Anyhow, her yoga-teacher-brain-scientist-developmental-psychologist boyfriend (I know, right?) said something about how I should come out to Toronto more than once every five years. And we were like, actually, right now, it’s once in a lifetime. Once every thirty one years? I guess I’ll be back when I’m sixty-two.
“That really doesn’t seem so far away,” I said. “It doesn’t seem like a lifetime. I feel closer to sixty-two than I do to, say, twenty.”
And my friend said, “Well, since you’re not ever going to be twenty again, you really are closer to sixty-two than to twenty. If we’re talking about probability, you’re way closer to sixty-two.”
She’s so funny.
I think what I really mean is that twenty seems like an age when you worry about what you look like and worry about whether you’re feminine enough, mature enough, appealing enough and you read shit like Cosmo and you pretend to be fine with how mysogynist the world is because you’re too hip to get angry about it, right?
Sixty-two seems like an age where I will completely not give a shit whether I’m appealing enough because I will be so busy with all my great creative projects and intellectual pursuits and scads of really interesting friends. And if someone should happen to flirt with me or something, it will be kind of a nice surprise, but then I can go back to being this intellectual, fulfilled person with the internal assumption that the world sees me as asexually as I see myself. I don’t think I mean asexual – I think I mean non-attractive. But not as in ugly, just as in completely neutral. I see myself as neither attracting nor repulsing. You know, like how men get to feel every day without having to articulate it. I feel like myself, with lots of interests that supersede “are my legs soft and smooth enough” in importance.
So anyhow, where I’m going with this is that then I had two men hit on me on the street (separate occasions and different locales). And it wasn’t remotely like, “Oh what a pleasant surprise that someone finds me attractive.” I discovered that I quite, quite prefer this concept of being neutral. Of never being found attractive by anyone other than Ian ever again.
And it was ridiculous hitting on. When I told one of them that I must unfortunately decline his offer of a drink because I’m happily married (pretty much married, though very much happy) with three kids. He replied first with a little gasp and then, “How DARE you be so cute.”
I walked away without saying anything more.
Funny, ’cause he was way more overtly creepy but didn’t actually creep me out. The other man made a great deal of innocuous conversation until he had wriggled the conversation around to an offer to show me some Toronto sites. But in addition to his being TOO casual, I had recognized him as having passed me going the other way about a block ago. And the conversation had only started because I had decided I was going the wrong way and, on turning around, was startled to find myself passing him again. And then he stopped me to make casual conversation about my camera.

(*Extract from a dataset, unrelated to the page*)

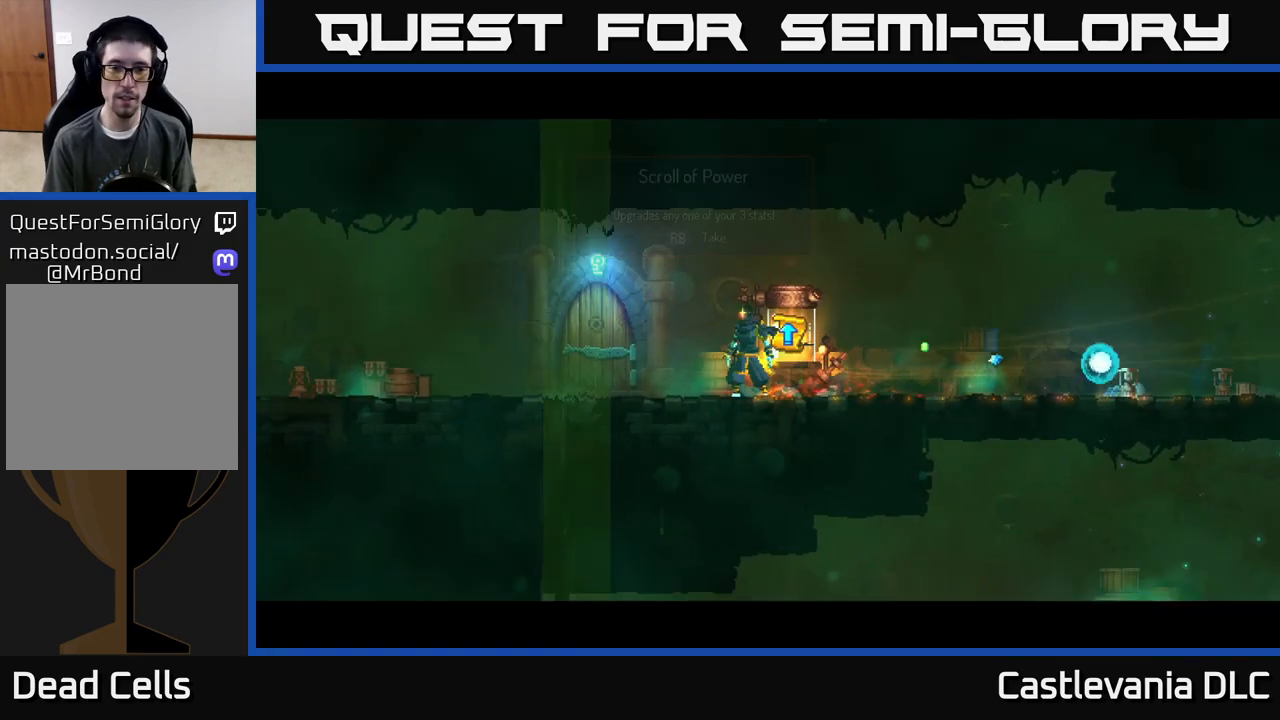
{"buttons": [], "left_stick": "center", "right_stick": "center", "events": []}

Yeah. My future-step-dad had some tweet about wishing he’d had that talk with his new daughter about the dangers of the big city. I assume he was being facetious. But it had me chuckling to myself all day. Why do men always kind of secretly or not so secretly assume they know more about keeping women safe than women do – is it because they feel like they know the male attitude enough to know the dangers?
From my point of view, any woman who hasn’t been brainwashed into believing herself helpless is a living expert on her own security, and has probably not lacked opportunities to demonstrate her expertise.